PhD scholarship: Combined Dynamic/Biaxial Compression Failure Mode of Geostructures
|Enrolment status||New students|
|Student type||Domestic students, International students|
|Level of study||Higher Degree by Research|
|Study area||Engineering and Computing|
|HDR funding type||Living stipend scholarship|
|Scholarship value||$28,092 per annum (2020 rate), indexed annually|
|Scholarship duration||Three years with the possibility of two 6-month extensions in approved circumstances|
|Opening date||7 August 2020|
|Closing date||15 October 2020|
Mechanical response of geomaterials (e.g. brick, rock, shotcrete, and concrete) under cyclic, dynamic and fast strain-rate loads are substantially different from that of a quasi-static or homogenous loading. Such impact/cyclic stresses could, for instance, be exerted to geostructures during drilling and blasting (D&B) or spalling and rockburst events in deep excavations, which usually deform the near-field rocks at very high strain rates. While quasi-static compression tests have been widely performed on geostructures since the 1960s, coupled dynamic/cyclic and biaxial loading on geostructures have largely been ignored since it would require sophisticated laboratory equipment to model the complex stress conditions. Using the new Hybrid Biaxial/True Triaxial testing facility at UQ Civil, the main objective of this PhD project is to investigate the fracture growth in geomaterials under combined dynamic/cyclic/biaxial stresses by adopting digital image correlation (3D DIC) and high-speed photography techniques.
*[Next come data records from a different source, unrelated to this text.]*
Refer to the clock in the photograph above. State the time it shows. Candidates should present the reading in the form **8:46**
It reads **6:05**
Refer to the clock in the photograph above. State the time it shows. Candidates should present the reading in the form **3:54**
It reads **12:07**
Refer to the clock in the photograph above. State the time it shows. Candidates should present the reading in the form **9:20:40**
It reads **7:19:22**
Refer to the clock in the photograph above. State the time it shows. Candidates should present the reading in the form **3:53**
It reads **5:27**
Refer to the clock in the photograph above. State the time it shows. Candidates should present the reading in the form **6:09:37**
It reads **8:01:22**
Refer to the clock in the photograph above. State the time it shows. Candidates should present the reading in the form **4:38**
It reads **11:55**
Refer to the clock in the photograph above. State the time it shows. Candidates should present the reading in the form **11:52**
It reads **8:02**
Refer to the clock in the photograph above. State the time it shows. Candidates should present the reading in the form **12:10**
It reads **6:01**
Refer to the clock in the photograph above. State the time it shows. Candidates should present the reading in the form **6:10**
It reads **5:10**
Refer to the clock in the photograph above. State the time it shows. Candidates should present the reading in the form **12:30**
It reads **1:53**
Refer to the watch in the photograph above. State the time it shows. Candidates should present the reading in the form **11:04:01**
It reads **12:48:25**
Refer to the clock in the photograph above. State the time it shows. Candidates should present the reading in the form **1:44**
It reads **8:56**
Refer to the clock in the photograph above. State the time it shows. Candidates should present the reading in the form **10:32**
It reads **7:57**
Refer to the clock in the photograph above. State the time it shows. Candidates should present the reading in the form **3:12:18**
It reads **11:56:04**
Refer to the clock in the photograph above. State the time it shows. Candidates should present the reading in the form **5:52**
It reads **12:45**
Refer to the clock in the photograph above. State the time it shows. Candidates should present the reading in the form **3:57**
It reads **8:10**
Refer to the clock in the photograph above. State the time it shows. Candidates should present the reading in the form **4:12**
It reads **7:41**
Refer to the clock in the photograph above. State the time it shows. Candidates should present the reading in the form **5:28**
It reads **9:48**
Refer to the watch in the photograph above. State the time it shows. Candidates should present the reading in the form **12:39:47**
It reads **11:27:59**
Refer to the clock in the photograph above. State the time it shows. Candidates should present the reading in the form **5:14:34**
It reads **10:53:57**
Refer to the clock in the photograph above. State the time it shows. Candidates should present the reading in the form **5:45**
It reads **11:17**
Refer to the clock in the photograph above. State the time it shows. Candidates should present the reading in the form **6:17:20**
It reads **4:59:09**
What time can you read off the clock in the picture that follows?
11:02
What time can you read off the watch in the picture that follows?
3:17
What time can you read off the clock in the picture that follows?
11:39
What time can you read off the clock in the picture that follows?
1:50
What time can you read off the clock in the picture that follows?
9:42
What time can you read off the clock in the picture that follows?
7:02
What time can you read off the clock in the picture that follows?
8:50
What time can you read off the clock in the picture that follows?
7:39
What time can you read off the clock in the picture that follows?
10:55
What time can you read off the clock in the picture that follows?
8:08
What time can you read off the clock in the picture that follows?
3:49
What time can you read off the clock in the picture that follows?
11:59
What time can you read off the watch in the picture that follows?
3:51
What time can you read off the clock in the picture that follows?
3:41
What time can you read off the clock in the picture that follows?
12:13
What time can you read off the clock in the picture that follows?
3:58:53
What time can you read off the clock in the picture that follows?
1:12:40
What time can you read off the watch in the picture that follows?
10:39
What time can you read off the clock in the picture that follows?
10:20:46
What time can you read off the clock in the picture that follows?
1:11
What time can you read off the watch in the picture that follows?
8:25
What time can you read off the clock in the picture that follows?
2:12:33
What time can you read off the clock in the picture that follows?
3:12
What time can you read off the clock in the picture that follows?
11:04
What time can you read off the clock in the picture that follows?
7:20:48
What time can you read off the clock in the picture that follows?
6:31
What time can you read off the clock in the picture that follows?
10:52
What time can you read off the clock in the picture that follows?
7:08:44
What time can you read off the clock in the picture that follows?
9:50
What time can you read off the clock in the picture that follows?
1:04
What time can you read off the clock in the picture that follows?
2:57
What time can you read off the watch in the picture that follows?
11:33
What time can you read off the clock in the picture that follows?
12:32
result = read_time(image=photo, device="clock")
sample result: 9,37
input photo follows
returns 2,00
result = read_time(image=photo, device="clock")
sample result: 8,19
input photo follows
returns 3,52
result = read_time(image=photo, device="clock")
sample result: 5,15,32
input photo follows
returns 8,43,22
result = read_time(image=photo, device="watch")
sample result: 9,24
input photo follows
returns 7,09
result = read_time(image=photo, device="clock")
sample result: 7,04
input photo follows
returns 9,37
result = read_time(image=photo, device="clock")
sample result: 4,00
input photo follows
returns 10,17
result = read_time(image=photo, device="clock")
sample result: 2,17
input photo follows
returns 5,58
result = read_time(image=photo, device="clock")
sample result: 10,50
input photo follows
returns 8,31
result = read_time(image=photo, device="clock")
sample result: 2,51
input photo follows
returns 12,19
We are seeking a full-time, highly motivated PhD candidate to perform high-quality research in the field of rock testing and fracture mechanics. The successful candidate will be working under the supervision of Dr Mehdi Serati and Professor David Williams the Geotechnical Engineering Centre (GEC) within the School of Civil Engineering. The candidate will join a multidisciplinary team in partnership with industry partners.